MACAU — After weathering a two-year-long downturn, Macau is enjoying the good life once again.
One of the hardest hit regions when Beijing instigated its anti-corruption crackdown in 2014, scattering high-rolling gamblers and their luxury purchases with it, the city by every key metric — tourist visitation, gambling revenue, and retail sales — is on the rise.
Since barely eking out positive data in late 2016, retail sales have ramped up to double-digit, year-over-year growth this year. In the second quarter, citywide sales leapt 24 percent compared to a year ago.
It appears to be paying off handsomely for some companies. In June, DFS opened its eighth boutique in the city, the highest concentration of stores in any single city for the global retailer, which is part of LVMH Moet Hennessy Louis Vuitton.
While a roaring retail trade is nothing new to Macau, this time the uptick in spending is a bit different. In previous years, it was mostly men dropping gasp-inducing amounts on watches and other ultra-luxury items following a big win at the VIP baccarat tables. Now the city has turned toward middle-class tourists, who come to see shows, dine and take in the sights.
It’s a new face for Macau that the government has been pushing in a sustained campaign to shift the city’s appeal from heavy gambling to a lifestyle destination. With authorities limiting the number of gaming tables allowed at new casinos, the six gambling operators have been forced to quickly step up their non-gaming appeal.
The launch of Macao Fashion Week was one of those efforts. Now in its second year, the B2C event created by Sands China kicked off on Oct. 18 with an Emporio Armani show. Organized with Rainbow Group, the influential distributor that first introduced international luxury fashion to the city, the week also will highlight the work of Macanese designer Nuno Lopes.
David Sylvester, executive vice president of global retail at Sands China, which operates multiple malls, said Macau is a strong performer, and that many of the 850 brands it works with consider the city a regional leader. While its original mall in Macau was squarely aimed at the VIP segment, with each subsequent property opening Sands has diversified further into the high street and accessible. Its most recent casino resort, the Parisian, opened in late 2016, targets Millennials with more cutting-edge brands, Sylvester said, adding, “There is something for everyone at every price point.”
Melco Crown Entertainment chief marketing officer Frederic Winckler, who used to hold the same position for Louis Vuitton, said one of the problems Macau has historically seen is an inertia in its fashion offering.
“When you arrive in Macau and you look around you, one of the most amazing things is how static things can be,” he said. “People build big properties and they don’t change and this happens in a world that’s changing — not just every year, not just every month, not just every hour, but today every minute and every second.”
That’s why, when the group’s latest property — the Zaha Hadid-designed Morpheus — opened this summer, a third of its retail space was set aside for pop-ups.

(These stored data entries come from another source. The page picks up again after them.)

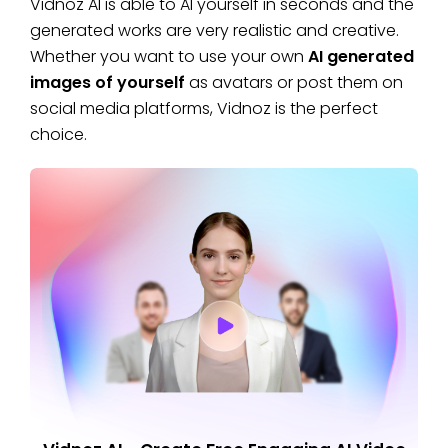
Vidnoz AI is able to AI yourself in seconds and the
generated works are very realistic and creative.
Whether you want to use your own
AI generated
images of yourself
as avatars or post them on
social media platforms, Vidnoz is the perfect
choice.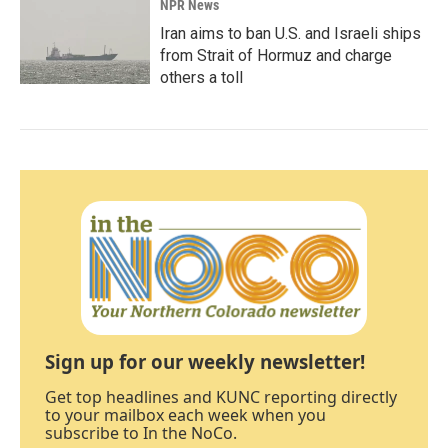
NPR News
Iran aims to ban U.S. and Israeli ships
from Strait of Hormuz and charge
others a toll
Sign up for our weekly newsletter!
Get top headlines and KUNC reporting directly
to your mailbox each week when you
subscribe to In the NoCo.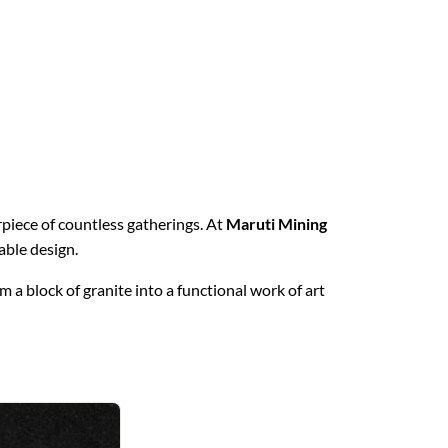
erpiece of countless gatherings. At
Maruti Mining
able design.
 a block of granite into a functional work of art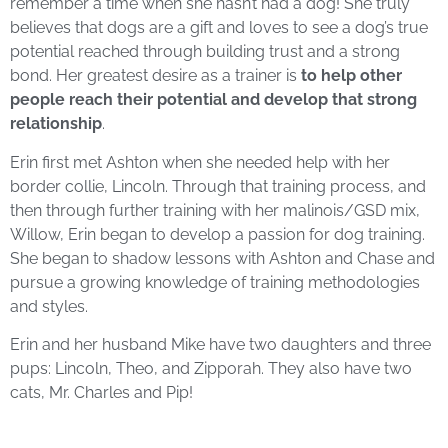
remember a time when she hasn’t had a dog! She truly
believes that dogs are a gift and loves to see a dog’s true
potential reached through building trust and a strong
bond.
Her greatest desire as a trainer is
to help other
people reach their potential and develop that strong
relationship
.
Erin first met Ashton when she needed help with her
border collie, Lincoln. Through that training process, and
then through further training with her malinois/GSD mix,
Willow, Erin began to develop a passion for dog training.
She began to shadow lessons with Ashton and Chase and
pursue a growing knowledge of training methodologies
and styles.
Erin and her husband Mike have two daughters and three
pups: Lincoln, Theo, and Zipporah. They also have two
cats, Mr. Charles and Pip!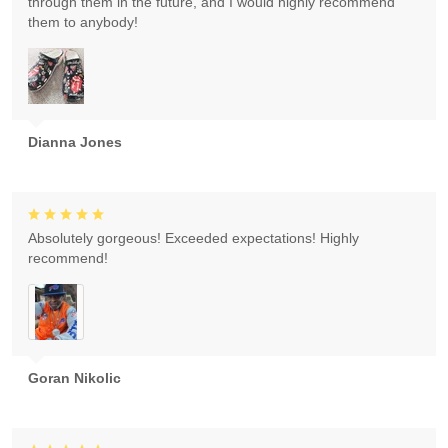
through them in the future, and I would highly recommend
them to anybody!
Dianna Jones
Absolutely gorgeous! Exceeded expectations! Highly
recommend!
Goran Nikolic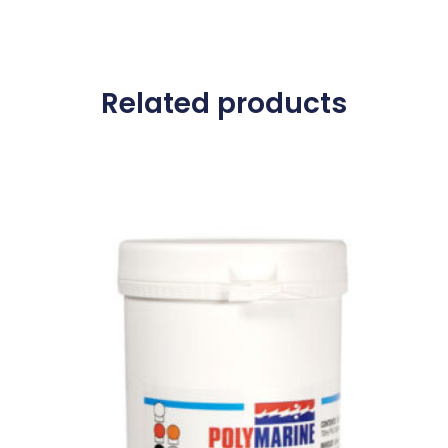
Related products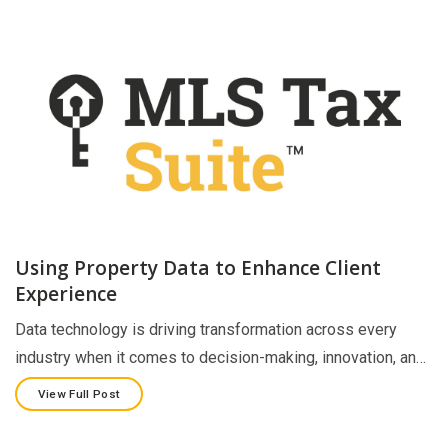
Using Property Data to Enhance Client
Experience
Data technology is driving transformation across every
industry when it comes to decision-making, innovation, an…
View Full Post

“It’s about bringing a newness and freshness, getting that sense of urgency,” Winckler said. “We will have a lot of product but there will be very little depth, only a few of each. And we want to develop our name so we’re pairing artists with brands to try to get them to produce work together exclusive to us.”
Some brands are still wary of the type of shopper that Macau attracts. Dinesh Tandon, chief executive officer for greater China and Southeast Asia at Theory, which does not operate in Macau, said, “it’s a market driven through a leisure customer, and historically brands focused on accessories have tended to do well there.” Although the brand evaluated and passed on the city before, Tandon said it is something they may revisit in time.
The Hong Kong-Zhuhai-Macau bridge, which will have its official opening marked by Chinese President Xi Jinping on Tuesday, could help with that. One of China’s trophy infrastructure projects and nine years in the making, the bridge will put the three cities within an hour of each other, and integrate the two former colonies further into China proper.
The impact of the bridge is expected to be gradual as the use of it requires special vehicle permits, but the consensus is that it will boost transport links and tourism in the region. And with more visitation to Macau, the more diversified the spender base to draw from.
Oliver Tong, JLL’s head of retail for Macau, believes the city has the right mindset now for balanced growth. “Brands and retailers are taking advantage of this emphasis on family-friendly recreation to embrace lifestyle concepts. We’re seeing a lot of pop-up stores appearing in a market that previously just had high street and mall retail.”
Plus, he points to the multi-billion dollar projects still to come. Next year will bring to market the nearly $5 billion Grand Lisboa Palace, a resort in which 90 percent of the space will be devoted to non-gaming facilities. The complex, slated for a second half of 2019 opening date, will include three hotels, two of which will have fashion link-ups: Palazzo Versace and the first Karl Lagerfeld hotel. Then there’s also Galaxy Macau phases three and four, and the Londoner from Sands China to open by 2020.
“The next two years will be extremely exciting,” Tong said.